EU Eyes Rules Excluding Existing Corsia Phase 1 Supply
Why It Matters
The move could sharply curtail the supply of aviation offsets, driving up compliance costs for airlines and reshaping the global carbon‑credit market. It signals the EU’s push for higher environmental integrity in line with the Paris Agreement.
Key Takeaways
- •EU draft may disqualify all existing CORSIA Phase 1 credits
- •High forest, low deforestation credits and high fNRB projects excluded
- •Only ~10% of current credits could remain eligible under new rules
- •EU will update eligible country list annually from 2027 onward
- •Stricter Phase 2 criteria could further limit international aviation offsets
Pulse Analysis
The European Commission’s latest draft targets a core weakness in the CORSIA Phase 1 credit pool: projects that merely certify existing carbon stocks without delivering additional removals. By excluding high‑forest, low‑deforestation (HFLD) credits and those with a non‑renewable biomass fraction (fNRB) exceeding host‑country limits, the EU aims to align aviation offsets with the integrity standards of Article 6.4 of the Paris Agreement. This shift reflects growing skepticism that crediting static forest carbon does not meaningfully mitigate climate change, prompting regulators to demand demonstrable, anthropogenic emission reductions.
Airlines operating in the EU are already feeling the pressure. Anticipating tighter rules, many have delayed purchasing CORSIA‑eligible credits, creating a liquidity shortfall that could push offset prices higher. The draft indicates that roughly 90% of the 33 million Phase 1 credits—most of which stem from a large J‑REDD+ project in Guyana—may be barred, leaving only about 3 million viable units. This supply squeeze is likely to ripple through the broader market, affecting Asian carriers that source credits from Europe and prompting a reassessment of budgeting for climate compliance amid geopolitical uncertainties.

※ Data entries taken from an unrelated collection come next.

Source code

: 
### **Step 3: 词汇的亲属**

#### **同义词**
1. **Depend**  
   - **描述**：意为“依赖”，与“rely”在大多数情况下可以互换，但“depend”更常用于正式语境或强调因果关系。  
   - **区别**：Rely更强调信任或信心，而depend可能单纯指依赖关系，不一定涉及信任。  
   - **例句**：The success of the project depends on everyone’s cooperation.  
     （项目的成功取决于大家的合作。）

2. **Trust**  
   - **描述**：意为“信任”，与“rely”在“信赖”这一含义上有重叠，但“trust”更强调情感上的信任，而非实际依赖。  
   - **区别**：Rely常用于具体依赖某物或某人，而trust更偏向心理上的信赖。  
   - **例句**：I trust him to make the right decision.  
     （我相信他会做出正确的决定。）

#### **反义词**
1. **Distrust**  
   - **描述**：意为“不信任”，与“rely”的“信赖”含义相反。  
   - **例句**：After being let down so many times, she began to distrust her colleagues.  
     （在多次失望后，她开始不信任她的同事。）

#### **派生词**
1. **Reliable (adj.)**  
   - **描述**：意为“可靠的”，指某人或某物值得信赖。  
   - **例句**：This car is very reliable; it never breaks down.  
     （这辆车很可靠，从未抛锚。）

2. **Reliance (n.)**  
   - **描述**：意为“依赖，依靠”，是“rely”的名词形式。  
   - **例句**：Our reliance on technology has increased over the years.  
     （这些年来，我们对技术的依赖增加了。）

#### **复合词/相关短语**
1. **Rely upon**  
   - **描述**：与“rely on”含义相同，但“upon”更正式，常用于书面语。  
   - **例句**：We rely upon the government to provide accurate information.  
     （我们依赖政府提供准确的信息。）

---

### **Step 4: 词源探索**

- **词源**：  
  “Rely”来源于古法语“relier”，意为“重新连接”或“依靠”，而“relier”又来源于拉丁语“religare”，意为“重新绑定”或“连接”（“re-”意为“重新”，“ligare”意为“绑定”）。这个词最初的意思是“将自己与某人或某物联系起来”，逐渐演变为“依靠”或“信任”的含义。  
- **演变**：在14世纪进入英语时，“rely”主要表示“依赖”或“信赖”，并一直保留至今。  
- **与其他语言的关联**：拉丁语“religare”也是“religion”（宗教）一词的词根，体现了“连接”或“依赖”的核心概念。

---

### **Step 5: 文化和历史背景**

Looking ahead, the Commission hints at even more rigorous criteria for Phase 2 (2027‑2035), potentially limiting eligibility to credits generated under the Paris Agreement’s Crediting Mechanism (PACM) or equivalent standards. Such measures would require host countries to account for carbon at the point of issuance rather than at use or cancellation, tightening reporting and verification. For investors and offset developers, the evolving EU stance underscores the necessity of aligning projects with robust, additionality‑focused methodologies to secure long‑term market access and avoid stranded assets.